I am a reader by heart, but sometimes, something happens to me where I am unable to read more than a short article, here and there. It took me years to understand that there was actually a pattern: every time I'd read something stunning, my mind couldn't let it go. It was as if I could not read anything else for a time, out of respect for the book. I know, I know, it sounds crazy, especially when we're talking about fiction. But, sometimes, there is something about the subject matter, or the brilliance of the writing, that I simply can not let go. I used to be irritated by this, because I'd WANT to read, but couldn't. Later, I came to see this as blessing, because it meant I'd read something really fantastic. When I've been lucky, I've gone for a year, reading only a couple of books, meaning they were all incredible.
The last time this happened to me, I'd read Margaret Atwood's Year of the Flood over Christmas in 2009, and I haven't read much since. Last Tuesday, I walked into a bookstore I'd never been in before, and a store clerk took one look at me, ran up to me holding a book and said "oh my GOD, YOU HAVE to read this book!" He went on to give a summary of the story, and for some reason, it did not feel like a sales pitch. It turns out he was right: I did need to read this book. Having read this story, I can feel that it will occupy my thoughts for some time, and that it will be awhile before I'll step into another book store.
In 1951, a woman Henrietta Lacks was diagnosed with cervical cancer. Without her knowledge and consent, tissue was extracted from the tumor growing on her cervix. To the shock of the researchers in the hospital where she was treated, the cells from this tissue not only lived outside the body, but they thrived, and they reproduced themselves at an astounding rate, never seen before. Bought and sold over time, Henrietta Lacks cells continue to be the dominant cell strain used in all forms of tissue research around the world. Her cells helped develop the polio vaccine, went into space several times, and were instrumental in research which revealed how the HPV virus causes cervical cancer. In this manner, Mrs. Lacks lives on, probably in most of us, 60 years after her death.
The marvel of this story comes to an abrupt end when we consider that no one ever asked Henrietta, or her family, following her death, if they wanted her cells to live on and be utilized in countless experiments. They weren't even TOLD that this was happening, and they found out 20 years later, purely by accident. And certainly no one ever asked if they felt entitled to remuneration resulting from the commercialization of her cells. In fact, the Lacks family continues to face financial challenges in their lives, and can not even afford health insurance. This is but one of many indicators that the modern world was built on the backs of those considered inferior in some way.

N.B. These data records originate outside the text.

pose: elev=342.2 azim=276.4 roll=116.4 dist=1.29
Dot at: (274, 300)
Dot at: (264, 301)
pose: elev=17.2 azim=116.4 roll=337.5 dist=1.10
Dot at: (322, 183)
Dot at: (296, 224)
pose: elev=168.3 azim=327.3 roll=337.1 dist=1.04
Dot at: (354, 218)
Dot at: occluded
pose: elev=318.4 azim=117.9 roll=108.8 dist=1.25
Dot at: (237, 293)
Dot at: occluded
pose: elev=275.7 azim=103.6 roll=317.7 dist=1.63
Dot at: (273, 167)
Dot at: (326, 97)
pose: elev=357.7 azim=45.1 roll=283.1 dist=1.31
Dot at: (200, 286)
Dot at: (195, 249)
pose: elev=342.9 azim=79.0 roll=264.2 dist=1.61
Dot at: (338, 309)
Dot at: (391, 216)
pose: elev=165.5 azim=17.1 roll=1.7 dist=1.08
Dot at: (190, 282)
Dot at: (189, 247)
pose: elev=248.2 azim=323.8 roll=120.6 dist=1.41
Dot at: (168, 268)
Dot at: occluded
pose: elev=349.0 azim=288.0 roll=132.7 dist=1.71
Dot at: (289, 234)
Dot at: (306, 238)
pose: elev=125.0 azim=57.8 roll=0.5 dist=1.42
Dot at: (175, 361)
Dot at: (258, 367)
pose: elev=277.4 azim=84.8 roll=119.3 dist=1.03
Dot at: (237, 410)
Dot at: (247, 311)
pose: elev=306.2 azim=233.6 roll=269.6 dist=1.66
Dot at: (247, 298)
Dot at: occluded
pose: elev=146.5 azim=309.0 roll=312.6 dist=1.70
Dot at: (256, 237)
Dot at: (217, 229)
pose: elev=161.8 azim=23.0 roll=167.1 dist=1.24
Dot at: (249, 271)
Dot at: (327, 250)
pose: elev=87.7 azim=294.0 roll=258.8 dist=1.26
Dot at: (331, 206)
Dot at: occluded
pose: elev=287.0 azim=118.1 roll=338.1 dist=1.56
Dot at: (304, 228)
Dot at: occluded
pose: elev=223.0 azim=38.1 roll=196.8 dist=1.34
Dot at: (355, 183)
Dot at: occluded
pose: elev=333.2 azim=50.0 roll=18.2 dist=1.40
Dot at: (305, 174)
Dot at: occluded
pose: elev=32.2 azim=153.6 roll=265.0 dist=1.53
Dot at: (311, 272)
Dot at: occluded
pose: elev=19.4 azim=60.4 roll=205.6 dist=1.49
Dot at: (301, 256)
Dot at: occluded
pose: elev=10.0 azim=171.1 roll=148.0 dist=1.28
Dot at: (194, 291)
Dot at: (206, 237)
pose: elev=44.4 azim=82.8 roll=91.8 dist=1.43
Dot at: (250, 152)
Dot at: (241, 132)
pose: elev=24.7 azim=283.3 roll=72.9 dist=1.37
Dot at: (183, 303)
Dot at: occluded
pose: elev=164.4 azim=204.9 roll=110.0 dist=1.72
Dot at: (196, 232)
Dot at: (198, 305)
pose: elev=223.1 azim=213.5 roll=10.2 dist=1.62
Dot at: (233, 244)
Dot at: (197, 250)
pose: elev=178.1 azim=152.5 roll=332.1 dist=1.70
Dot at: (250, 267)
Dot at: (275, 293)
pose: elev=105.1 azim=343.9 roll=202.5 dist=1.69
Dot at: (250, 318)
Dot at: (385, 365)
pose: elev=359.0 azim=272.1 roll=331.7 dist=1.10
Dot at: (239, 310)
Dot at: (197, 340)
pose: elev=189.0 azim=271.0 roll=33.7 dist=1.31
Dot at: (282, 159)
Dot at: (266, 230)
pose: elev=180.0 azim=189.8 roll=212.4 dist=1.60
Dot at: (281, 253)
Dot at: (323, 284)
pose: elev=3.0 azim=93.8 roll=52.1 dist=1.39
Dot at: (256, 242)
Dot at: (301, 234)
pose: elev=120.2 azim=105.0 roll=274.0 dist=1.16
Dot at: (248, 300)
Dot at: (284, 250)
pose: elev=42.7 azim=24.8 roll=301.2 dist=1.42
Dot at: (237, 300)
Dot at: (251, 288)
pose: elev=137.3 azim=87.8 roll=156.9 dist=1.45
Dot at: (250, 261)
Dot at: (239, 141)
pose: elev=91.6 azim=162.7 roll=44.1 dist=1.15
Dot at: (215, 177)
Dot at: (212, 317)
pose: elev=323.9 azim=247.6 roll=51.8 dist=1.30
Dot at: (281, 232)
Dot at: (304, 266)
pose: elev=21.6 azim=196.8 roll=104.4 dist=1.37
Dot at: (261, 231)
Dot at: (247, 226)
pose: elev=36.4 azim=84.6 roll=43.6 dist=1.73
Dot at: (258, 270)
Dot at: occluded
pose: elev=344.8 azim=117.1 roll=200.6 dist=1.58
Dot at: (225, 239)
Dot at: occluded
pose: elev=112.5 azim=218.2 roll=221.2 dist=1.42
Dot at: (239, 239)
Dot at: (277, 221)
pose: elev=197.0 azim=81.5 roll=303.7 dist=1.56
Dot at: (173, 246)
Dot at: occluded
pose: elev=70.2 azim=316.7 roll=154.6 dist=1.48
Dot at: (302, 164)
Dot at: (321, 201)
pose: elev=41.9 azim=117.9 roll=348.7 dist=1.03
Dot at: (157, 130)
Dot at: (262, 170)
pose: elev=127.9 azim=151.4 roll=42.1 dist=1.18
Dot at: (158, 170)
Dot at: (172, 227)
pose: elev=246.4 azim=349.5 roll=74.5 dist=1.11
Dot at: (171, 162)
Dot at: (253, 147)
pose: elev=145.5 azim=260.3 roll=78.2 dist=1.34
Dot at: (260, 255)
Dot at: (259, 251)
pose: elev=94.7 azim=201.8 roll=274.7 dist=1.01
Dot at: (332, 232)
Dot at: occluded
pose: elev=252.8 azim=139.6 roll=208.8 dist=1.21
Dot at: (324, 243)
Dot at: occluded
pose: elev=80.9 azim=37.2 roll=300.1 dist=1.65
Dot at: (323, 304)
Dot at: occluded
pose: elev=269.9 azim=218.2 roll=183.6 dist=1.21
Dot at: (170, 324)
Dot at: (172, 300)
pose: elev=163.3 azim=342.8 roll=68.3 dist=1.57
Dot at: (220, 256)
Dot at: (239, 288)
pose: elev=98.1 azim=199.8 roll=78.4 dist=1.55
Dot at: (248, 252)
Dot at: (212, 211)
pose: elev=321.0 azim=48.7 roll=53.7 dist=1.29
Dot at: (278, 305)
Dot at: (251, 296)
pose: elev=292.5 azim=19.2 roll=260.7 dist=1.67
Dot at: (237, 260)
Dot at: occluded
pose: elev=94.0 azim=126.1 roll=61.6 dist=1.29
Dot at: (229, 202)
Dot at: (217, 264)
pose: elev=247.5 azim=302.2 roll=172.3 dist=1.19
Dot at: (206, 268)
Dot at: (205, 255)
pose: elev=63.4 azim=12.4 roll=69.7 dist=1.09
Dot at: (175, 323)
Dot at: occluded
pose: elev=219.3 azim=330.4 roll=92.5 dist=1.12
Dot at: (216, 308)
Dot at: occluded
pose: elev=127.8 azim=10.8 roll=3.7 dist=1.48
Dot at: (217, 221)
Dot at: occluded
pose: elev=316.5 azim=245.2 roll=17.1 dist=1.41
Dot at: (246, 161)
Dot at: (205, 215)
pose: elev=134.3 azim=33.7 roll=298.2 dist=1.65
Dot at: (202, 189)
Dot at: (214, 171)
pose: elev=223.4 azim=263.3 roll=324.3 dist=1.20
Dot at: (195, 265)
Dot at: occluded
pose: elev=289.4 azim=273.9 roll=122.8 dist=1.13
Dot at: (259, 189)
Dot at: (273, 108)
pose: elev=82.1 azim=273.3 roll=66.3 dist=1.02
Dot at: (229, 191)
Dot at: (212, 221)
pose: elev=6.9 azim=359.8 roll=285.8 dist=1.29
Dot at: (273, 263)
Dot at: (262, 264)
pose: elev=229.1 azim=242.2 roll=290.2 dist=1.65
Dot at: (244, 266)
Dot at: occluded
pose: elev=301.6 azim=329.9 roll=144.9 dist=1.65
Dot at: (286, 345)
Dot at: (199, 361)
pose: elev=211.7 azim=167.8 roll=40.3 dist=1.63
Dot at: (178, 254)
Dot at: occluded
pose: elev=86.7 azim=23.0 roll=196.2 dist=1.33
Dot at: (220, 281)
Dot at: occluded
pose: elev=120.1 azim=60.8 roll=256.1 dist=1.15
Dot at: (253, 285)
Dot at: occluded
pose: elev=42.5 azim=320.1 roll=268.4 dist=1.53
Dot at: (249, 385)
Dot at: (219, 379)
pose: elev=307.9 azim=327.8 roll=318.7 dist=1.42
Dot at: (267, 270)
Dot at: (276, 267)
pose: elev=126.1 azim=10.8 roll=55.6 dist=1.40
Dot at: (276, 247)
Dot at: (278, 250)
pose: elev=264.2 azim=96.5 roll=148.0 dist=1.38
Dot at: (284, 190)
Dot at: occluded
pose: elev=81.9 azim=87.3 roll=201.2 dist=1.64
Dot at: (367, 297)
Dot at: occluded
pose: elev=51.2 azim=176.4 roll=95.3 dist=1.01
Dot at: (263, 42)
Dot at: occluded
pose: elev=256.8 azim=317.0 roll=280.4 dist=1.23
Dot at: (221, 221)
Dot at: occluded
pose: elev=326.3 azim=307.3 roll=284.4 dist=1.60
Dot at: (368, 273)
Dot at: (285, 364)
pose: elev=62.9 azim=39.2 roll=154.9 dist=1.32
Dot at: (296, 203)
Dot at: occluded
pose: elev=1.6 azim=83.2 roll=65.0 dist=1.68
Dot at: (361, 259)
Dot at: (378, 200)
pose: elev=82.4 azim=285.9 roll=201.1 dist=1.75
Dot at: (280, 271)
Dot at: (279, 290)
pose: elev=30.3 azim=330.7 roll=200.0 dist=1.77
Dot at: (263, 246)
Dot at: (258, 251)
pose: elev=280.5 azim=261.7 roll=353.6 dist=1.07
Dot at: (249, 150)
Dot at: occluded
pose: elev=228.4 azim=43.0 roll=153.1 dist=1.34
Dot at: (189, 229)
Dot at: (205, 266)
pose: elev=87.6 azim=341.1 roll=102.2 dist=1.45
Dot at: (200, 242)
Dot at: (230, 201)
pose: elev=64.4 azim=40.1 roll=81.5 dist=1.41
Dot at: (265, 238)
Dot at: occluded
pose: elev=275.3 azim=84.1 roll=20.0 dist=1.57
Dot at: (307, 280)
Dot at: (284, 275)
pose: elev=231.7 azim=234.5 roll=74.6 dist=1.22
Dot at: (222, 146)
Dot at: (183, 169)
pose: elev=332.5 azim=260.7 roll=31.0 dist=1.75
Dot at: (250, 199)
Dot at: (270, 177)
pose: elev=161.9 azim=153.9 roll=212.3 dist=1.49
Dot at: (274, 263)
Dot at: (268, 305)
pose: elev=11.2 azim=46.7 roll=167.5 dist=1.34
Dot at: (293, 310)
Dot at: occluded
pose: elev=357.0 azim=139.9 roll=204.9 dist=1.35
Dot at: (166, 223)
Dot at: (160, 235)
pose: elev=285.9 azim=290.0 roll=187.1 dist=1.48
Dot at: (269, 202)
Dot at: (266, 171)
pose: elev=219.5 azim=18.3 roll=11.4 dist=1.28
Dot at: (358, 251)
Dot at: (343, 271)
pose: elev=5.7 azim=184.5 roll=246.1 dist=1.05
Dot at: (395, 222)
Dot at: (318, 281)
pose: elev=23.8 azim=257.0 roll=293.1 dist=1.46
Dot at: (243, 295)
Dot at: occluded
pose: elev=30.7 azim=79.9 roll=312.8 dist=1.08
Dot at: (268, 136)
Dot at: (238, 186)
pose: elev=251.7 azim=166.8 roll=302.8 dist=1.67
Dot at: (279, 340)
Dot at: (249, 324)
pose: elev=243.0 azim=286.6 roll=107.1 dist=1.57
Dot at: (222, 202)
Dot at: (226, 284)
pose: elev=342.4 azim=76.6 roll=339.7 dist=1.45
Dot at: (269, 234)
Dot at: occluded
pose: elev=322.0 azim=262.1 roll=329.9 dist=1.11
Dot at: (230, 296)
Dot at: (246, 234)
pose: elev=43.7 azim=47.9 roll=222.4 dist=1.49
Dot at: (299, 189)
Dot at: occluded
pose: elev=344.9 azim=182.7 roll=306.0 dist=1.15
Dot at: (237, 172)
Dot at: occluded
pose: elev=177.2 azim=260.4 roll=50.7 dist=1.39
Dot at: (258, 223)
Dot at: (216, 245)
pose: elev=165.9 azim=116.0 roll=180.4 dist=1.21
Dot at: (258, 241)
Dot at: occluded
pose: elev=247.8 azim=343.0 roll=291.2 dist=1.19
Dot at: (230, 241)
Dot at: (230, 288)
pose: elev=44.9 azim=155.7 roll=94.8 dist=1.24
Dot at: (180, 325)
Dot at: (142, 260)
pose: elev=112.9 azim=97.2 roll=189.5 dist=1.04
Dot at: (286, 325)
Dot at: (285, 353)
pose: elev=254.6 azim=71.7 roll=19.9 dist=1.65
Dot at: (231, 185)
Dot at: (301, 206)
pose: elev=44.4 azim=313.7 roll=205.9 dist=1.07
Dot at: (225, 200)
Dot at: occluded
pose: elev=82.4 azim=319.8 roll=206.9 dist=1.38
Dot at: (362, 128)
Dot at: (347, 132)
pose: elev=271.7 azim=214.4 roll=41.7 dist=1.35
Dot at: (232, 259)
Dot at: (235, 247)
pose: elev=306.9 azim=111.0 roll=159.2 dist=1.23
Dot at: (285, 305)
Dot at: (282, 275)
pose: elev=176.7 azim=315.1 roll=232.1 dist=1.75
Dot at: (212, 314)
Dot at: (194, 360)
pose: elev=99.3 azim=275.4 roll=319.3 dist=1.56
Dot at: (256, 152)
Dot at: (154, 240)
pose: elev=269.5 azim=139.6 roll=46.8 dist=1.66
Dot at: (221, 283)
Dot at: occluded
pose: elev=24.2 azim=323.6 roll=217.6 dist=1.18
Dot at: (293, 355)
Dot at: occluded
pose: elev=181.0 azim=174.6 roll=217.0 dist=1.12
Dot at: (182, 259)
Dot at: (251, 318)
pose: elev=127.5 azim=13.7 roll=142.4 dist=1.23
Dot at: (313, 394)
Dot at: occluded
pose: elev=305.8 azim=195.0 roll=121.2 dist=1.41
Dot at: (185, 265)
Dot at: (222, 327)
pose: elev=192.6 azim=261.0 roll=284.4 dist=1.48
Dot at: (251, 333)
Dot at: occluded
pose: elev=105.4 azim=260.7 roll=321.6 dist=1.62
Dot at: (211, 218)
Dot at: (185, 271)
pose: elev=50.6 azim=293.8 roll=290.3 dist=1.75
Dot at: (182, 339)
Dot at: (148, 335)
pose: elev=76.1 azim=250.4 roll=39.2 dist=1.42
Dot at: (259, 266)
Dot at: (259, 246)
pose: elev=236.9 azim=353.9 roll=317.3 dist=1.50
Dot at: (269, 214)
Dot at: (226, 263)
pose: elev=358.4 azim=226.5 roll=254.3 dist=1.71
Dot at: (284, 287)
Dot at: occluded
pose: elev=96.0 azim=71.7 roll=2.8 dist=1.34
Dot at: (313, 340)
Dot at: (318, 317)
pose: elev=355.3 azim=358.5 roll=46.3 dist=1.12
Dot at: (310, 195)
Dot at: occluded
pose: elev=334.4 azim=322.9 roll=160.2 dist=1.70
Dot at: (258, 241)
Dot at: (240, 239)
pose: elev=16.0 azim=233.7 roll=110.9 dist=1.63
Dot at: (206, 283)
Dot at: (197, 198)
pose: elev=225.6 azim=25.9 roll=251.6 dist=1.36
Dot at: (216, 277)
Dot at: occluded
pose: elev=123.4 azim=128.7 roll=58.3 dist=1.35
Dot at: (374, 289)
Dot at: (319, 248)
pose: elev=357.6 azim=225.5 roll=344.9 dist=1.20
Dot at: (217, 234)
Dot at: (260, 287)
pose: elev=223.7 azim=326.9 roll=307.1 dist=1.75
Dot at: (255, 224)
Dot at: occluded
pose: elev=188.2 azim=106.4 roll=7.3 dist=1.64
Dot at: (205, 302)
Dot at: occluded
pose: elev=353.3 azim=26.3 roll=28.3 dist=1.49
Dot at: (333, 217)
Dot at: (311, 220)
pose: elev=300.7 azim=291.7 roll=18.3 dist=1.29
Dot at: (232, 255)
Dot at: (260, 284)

Following decades of watching personal details of their mother's life and illness parade across the media, and of being preyed upon by various journalists, and in one case, a con artist, the Lacks family entrusted their story to journalist Rebecca Skloot. Ten years in the making, Skloot's obviously careful and extensive research, as well as the relationships she built with the Lacks family form the foundation of a book that reads like a novel you can't put down, all the while recounting the facts of this incredible story, interwoven with Skloot's reimagining of pivotal points in Henrietta's life which were recounted to her by the family.
You might think a story like this couldn't take place today, because we have laws to protect patient's rights. You would be wrong, as I was. There is no law requiring consent for storing tissues for the purposes of research and/or commercialization. Read that again. This means that whenever you have your tonsils out, get a mole removed or just give blood during your annual physical, it doesn't belong to you anymore. Time and again, the courts have ruled that your tissues can be reserved for any medical purpose, and should your tissues have any commercial value for any purpose, you are not entitled to remuneration. This is at least the case in the United States, and I will research the matter in Canada.
And the reason there is no law? Well, it's not exactly clear, but the biggest arguments of the scientific community seem to be that it might cost them too much, and it might be tough to keep everything organized. The origin of tissue samples is irrelevant to science, and at this time, science is at liberty to do what they will.
I'm glad I learned about Henrietta Lacks. It never once crossed my mind to consider where cell cultures come from, and I never imagined it was basically one person who enabled this whole arm of medical research.